小松さんがみりちゃむさんに、ぜひ体験してほしいと紹介してくれたのは・・・
<みりちゃむさん>
なんかちょっと形が違うプリクラっぽいですね_。失礼しまーす!_
この装置の内部には28台のカメラが組み込まれていて、みりちゃむさんの全身を撮影することができます。
10分後、髪の毛や服装までそっくりなアバターCG(分身)ができあがりました。
このアバターを昔の戦争の写真に合成し、あたかも自分がその場にいるかのような体験をつくりだすのが小松さんの研究です。
さきほどのみりちゃむさんのアバターを、原爆投下直後の広島の写真に合わせたのがこちらの画像です。単なる合成写真ではなく、アバターを写真の中で歩かせたり、自由に動かすことができます。
<みりちゃむさん>
普通に写真みてやるよりアバター作ってやるほうが「入っちゃえ!」って思うから。こっちのほうが興味もちやすい。
最初に紹介したウクライナのようなVRをつくるには、同じ場所を様々な角度から撮影し、複数の写真を組み合わせて3D加工することが必要です。そのため太平洋戦争などの過去の写真は、VRのようなリアルな空間を作り出すことが難しいといいます。

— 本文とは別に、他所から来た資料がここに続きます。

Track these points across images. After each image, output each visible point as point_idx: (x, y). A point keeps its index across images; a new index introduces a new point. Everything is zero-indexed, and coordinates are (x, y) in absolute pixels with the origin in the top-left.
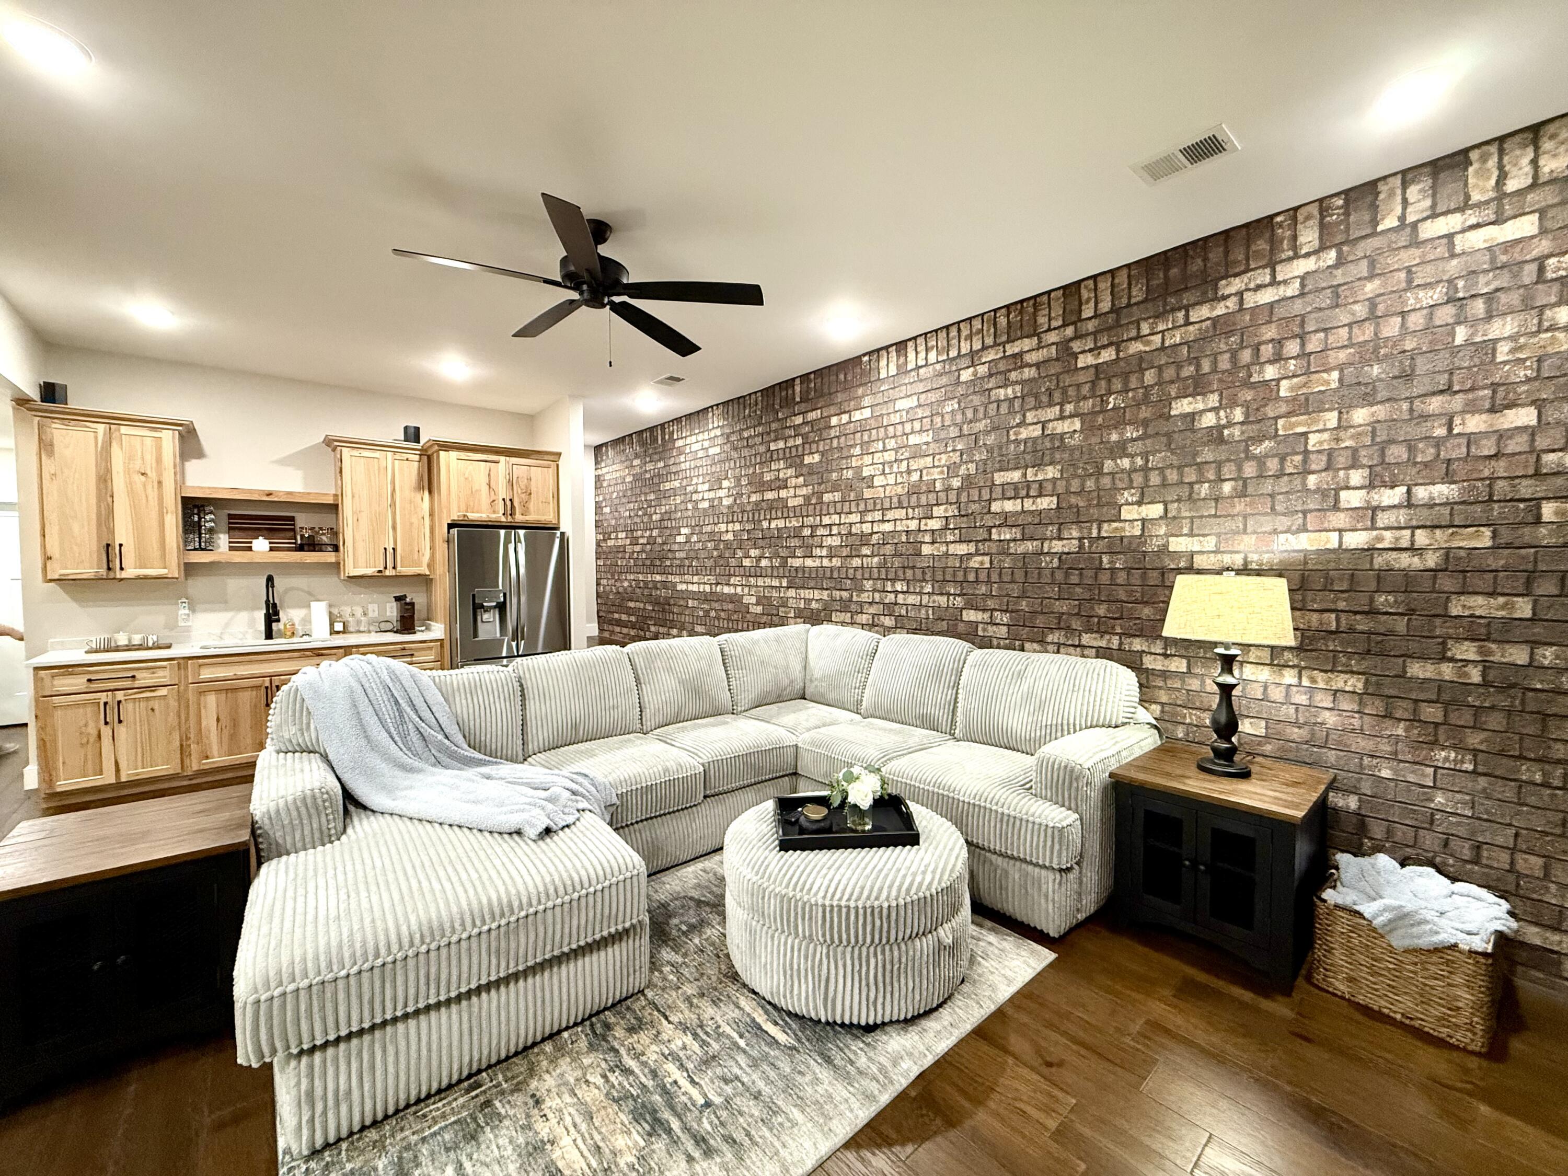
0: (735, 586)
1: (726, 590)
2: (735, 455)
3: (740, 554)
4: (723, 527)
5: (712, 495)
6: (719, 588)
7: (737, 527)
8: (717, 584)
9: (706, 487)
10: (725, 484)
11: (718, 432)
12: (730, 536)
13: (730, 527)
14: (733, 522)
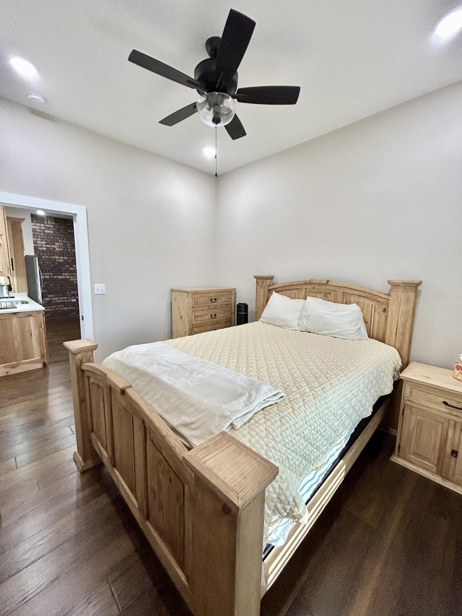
0: (65, 276)
1: (60, 277)
2: (63, 236)
3: (67, 266)
4: (57, 257)
5: (47, 246)
6: (55, 277)
7: (65, 258)
8: (53, 276)
9: (44, 243)
10: (56, 244)
11: (52, 226)
12: (61, 260)
13: (61, 257)
14: (63, 256)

どのようにして、古い写真から当時のことをリアルに伝えるかが、小松さんの課題でした。
<小松尚平さん>
私が太平洋戦争の当時の写真を見たときに、無機質な感じがして何をどう見たらいいか分からなかったんです。今のZ世代はSNSなどで自分や友だち、ペットなど“自分に関係ある写真”に多く触れています。そのため自分とは関係のない写真には興味が持ちづらい。でもアバターという自分の分身があれば少なくともアバターの周りには興味が持てる。自分が歩いている道、その周りのがれき、隣に映っている人など、自分を中心に写真を見るようになるのではないかと思ったんです。
小松さんは今後この技術をさらに発展させ、ひとつの写真の中に複数の人のアバターを組み込んで、体験者同士で意見を交わしてもらうなど、新たな体験を作り出せないかと話していました。
取材を終えて
印象的だったのは、みりちゃむさんが、自分のアバターが原爆投下直後の広島に入り込んでいるのを見て「すごく興味深くて見入ってしまった」と話していたことでした。様々なコンテンツに囲まれて暮らしている若い世代に、戦争に目を向けてもらうことは簡単ではないと思います。しかしアプローチ次第ではもっと興味をもらえるのではないかと、今回の取材で感じました。今後、戦争に関する番組を作る上でもヒントをもらったようで、私自身も勇気づけられました。